Est-ce que je rêve? Holà! Barberine! holà! Jean! holà! Albert! Qu'est-ce que cela signifie? La porte est comme murée; on l'a fermée avec des barres de fer;—les fenêtres sont grillées et le guichet n'est pas plus grand que mon bonnet. Holà! quelqu'un! ouvrez, ouvrez, ouvrez! c'est moi, Rosemberg, je suis enfermé ici. Ouvrez! qui vient m'ouvrir? Y a-t-il ici quelqu'un?... Je prie qu'on m'ouvre, s'il vous plaît. Hé! le gardien, êtes-vous là? ouvrez-moi, monsieur, je vous prie. Je veux faire signe par la croisée. Hé! compagnon, venez m'ouvrir;—il ne m'entend pas:—ouvrir, ouvrir, je suis enfermé. Cette chambre est au premier étage.—Mais qu'est-ce donc? on ne m'ouvrira pas!
BARBERINE, ouvrant le guichet.
Seigneur, ces cris ne servent de rien. Il commence à se faire tard; si vous voulez souper, il est temps de vous mettre à filer.
Elle ferme le guichet.
ROSEMBERG.
Hé! bon! c'est une plaisanterie.

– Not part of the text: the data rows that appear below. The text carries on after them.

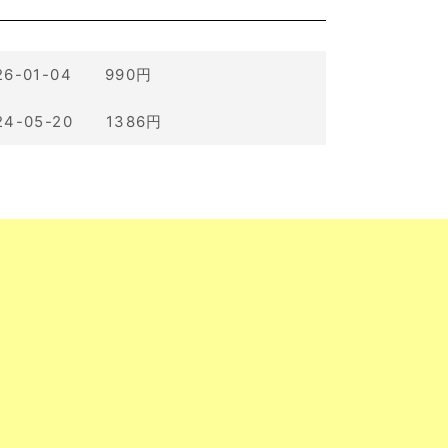
26-01-04 990円
24-05-20 1386円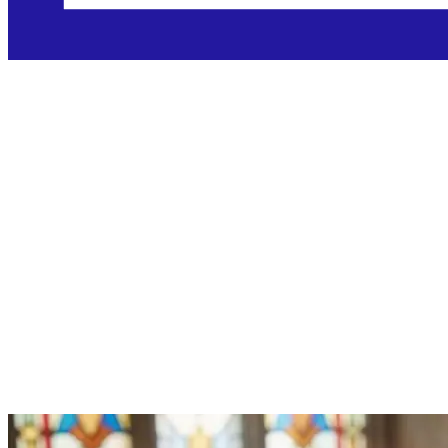
Ponedjeljak,
6.4.2026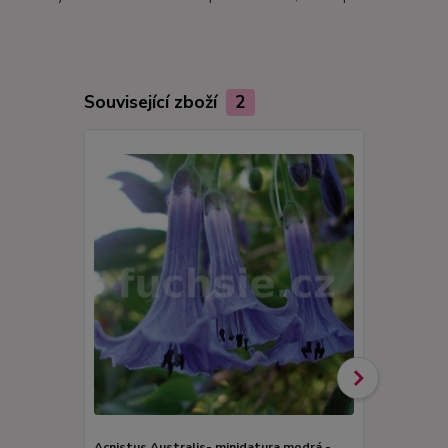
Související zboží
2
Acnistus Australis- minidatura modrá -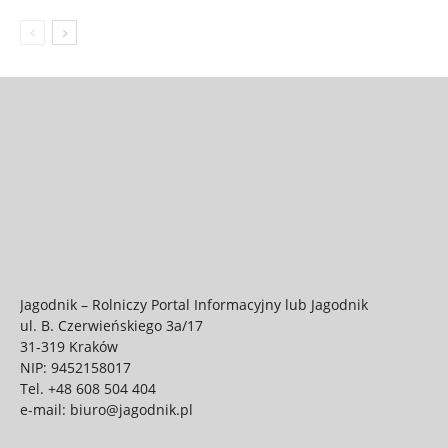
Jagodnik – Rolniczy Portal Informacyjny lub Jagodnik
ul. B. Czerwieńskiego 3a/17
31-319 Kraków
NIP: 9452158017
Tel.
+48 608 504 404
e-mail:
biuro@jagodnik.pl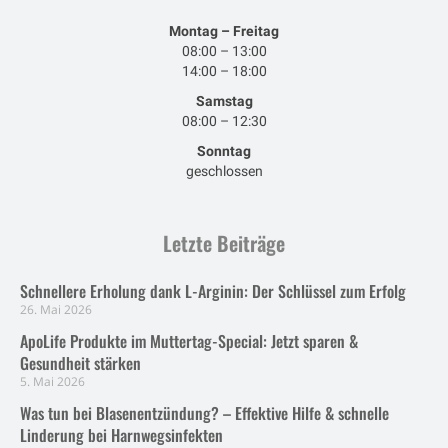
Montag – Freitag
08:00 – 13:00
14:00 – 18:00
Samstag
08:00 – 12:30
Sonntag
geschlossen
Letzte Beiträge
Schnellere Erholung dank L-Arginin: Der Schlüssel zum Erfolg
26. Mai 2026
ApoLife Produkte im Muttertag-Special: Jetzt sparen &
Gesundheit stärken
5. Mai 2026
Was tun bei Blasenentzündung? – Effektive Hilfe & schnelle
Linderung bei Harnwegsinfekten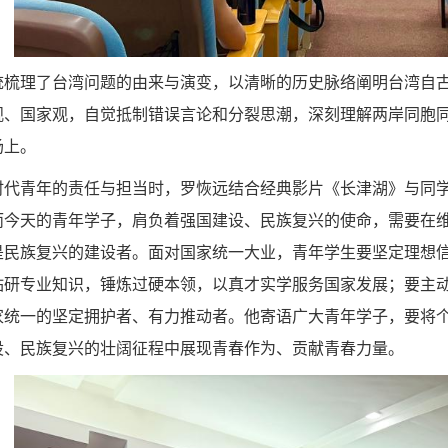
统梳理了台湾问题的由来与演变，以清晰的历史脉络阐明台湾自
观、国家观，自觉抵制错误言论和分裂思潮，深刻理解两岸同胞
场上。
时代青年的责任与担当时，罗恢远结合经典影片《长津湖》与同学
而今天的青年学子，肩负着强国建设、民族复兴的使命，需要在
是民族复兴的建设者。面对国家统一大业，青年学生要坚定理想
钻研专业知识，锤炼过硬本领，以真才实学服务国家发展；要主
家统一的坚定拥护者、有力推动者。他寄语广大青年学子，要将个
设、民族复兴的壮阔征程中展现青春作为、贡献青春力量。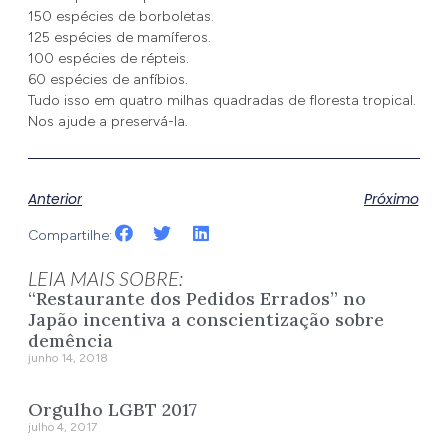
150 espécies de borboletas.
125 espécies de mamíferos.
100 espécies de répteis.
60 espécies de anfíbios.
Tudo isso em quatro milhas quadradas de floresta tropical.
Nos ajude a preservá-la.
Anterior
Próximo
Compartilhe:
LEIA MAIS SOBRE:
“Restaurante dos Pedidos Errados” no
Japão incentiva a conscientização sobre
demência
junho 14, 2018
Orgulho LGBT 2017
julho 4, 2017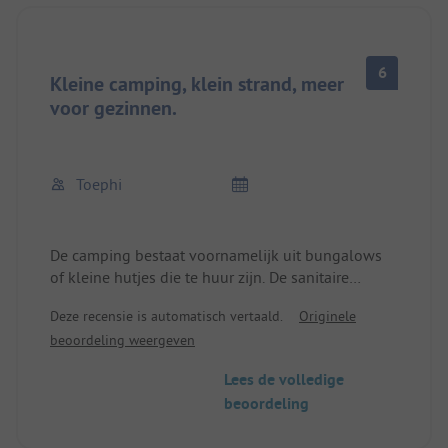
6
Kleine camping, klein strand, meer
voor gezinnen.
Toephi
De camping bestaat voornamelijk uit bungalows
of kleine hutjes die te huur zijn. De sanitaire
voorzieningen worden al wat ouder en zelfs in
Deze recensie is automatisch vertaald.
Originele
tijden van corona worden ze maar één keer per
beoordeling weergeven
dag schoongemaakt. De staanplaatsen zijn echter
relatief groot. Aangenaam rustig in het
Lees de volledige
laagseizoen.
beoordeling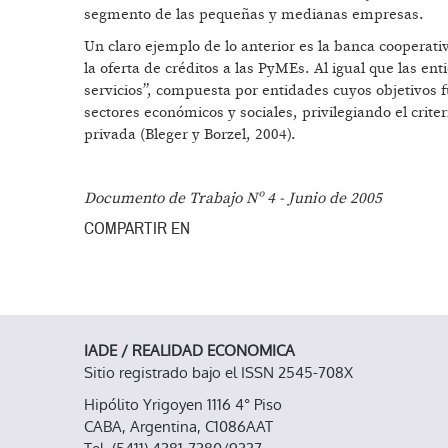
segmento de las pequeñas y medianas empresas.
Un claro ejemplo de lo anterior es la banca cooperat
la oferta de créditos a las PyMEs. Al igual que las 
servicios”, compuesta por entidades cuyos objetivos f
sectores económicos y sociales, privilegiando el crite
privada (Bleger y Borzel, 2004).
Documento de Trabajo Nº 4 - Junio de 2005
COMPARTIR EN
IADE / REALIDAD ECONOMICA
Sitio registrado bajo el ISSN 2545-708X
Hipólito Yrigoyen 1116 4° Piso
CABA, Argentina, C1086AAT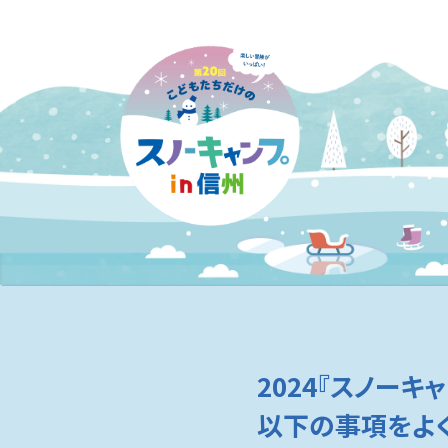
2024『スノーキ
以下の事項をよ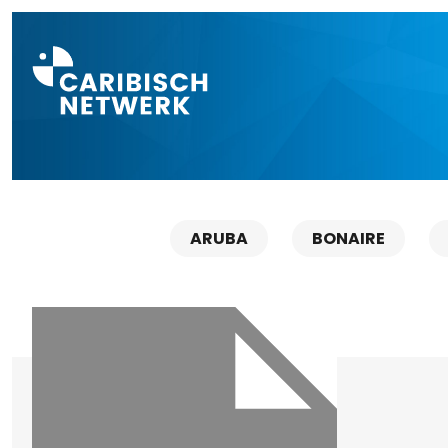
Direct naar a
ARUBA
BONAIRE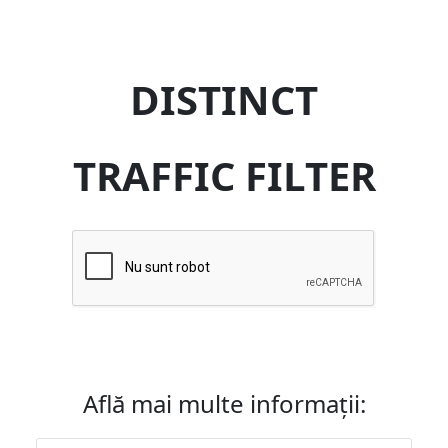
DISTINCT
TRAFFIC FILTER
Află mai multe informații: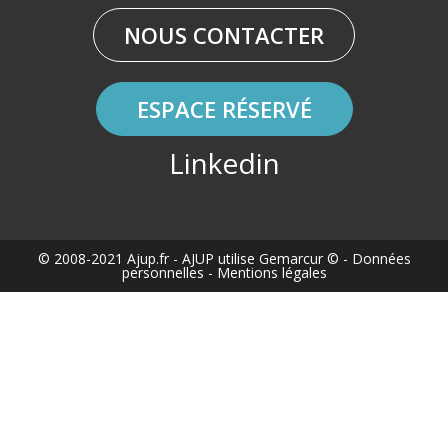
NOUS CONTACTER
ESPACE RÉSERVÉ
Linkedin
© 2008-2021 Ajup.fr
- AJUP utilise
Gemarcur ©
-
Données
personnelles
-
Mentions légales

L'espiègle veut me piquer au jeu par ce joyeux tour de malice. On m'ouvrira dans un quart d'heure; je suis bien sot de m'inquiéter. Oui, sans doute, ce n'est qu'un jeu; mais il me semble qu'il est un peu fort, et tout cela pourrait me prêter un personnage ridicule. Hum! m'enfermer dans une tourelle! Traite-t-on aussi légèrement un homme de mon rang?—Fou que je suis! Cela prouve qu'elle m'aime! elle n'en agirait pas si familièrement avec moi, si la plus douce récompense ne m'attendait. Voilà qui est clair; on m'éprouve peut-être, on observe ma contenance. Pour les déconcerter un peu, il faut que je me mette à chanter gaîment.
Il chante.
Quand le coq de bruyère Voit venir le chasseur, Holà! dans la clairière, Holà! landerira.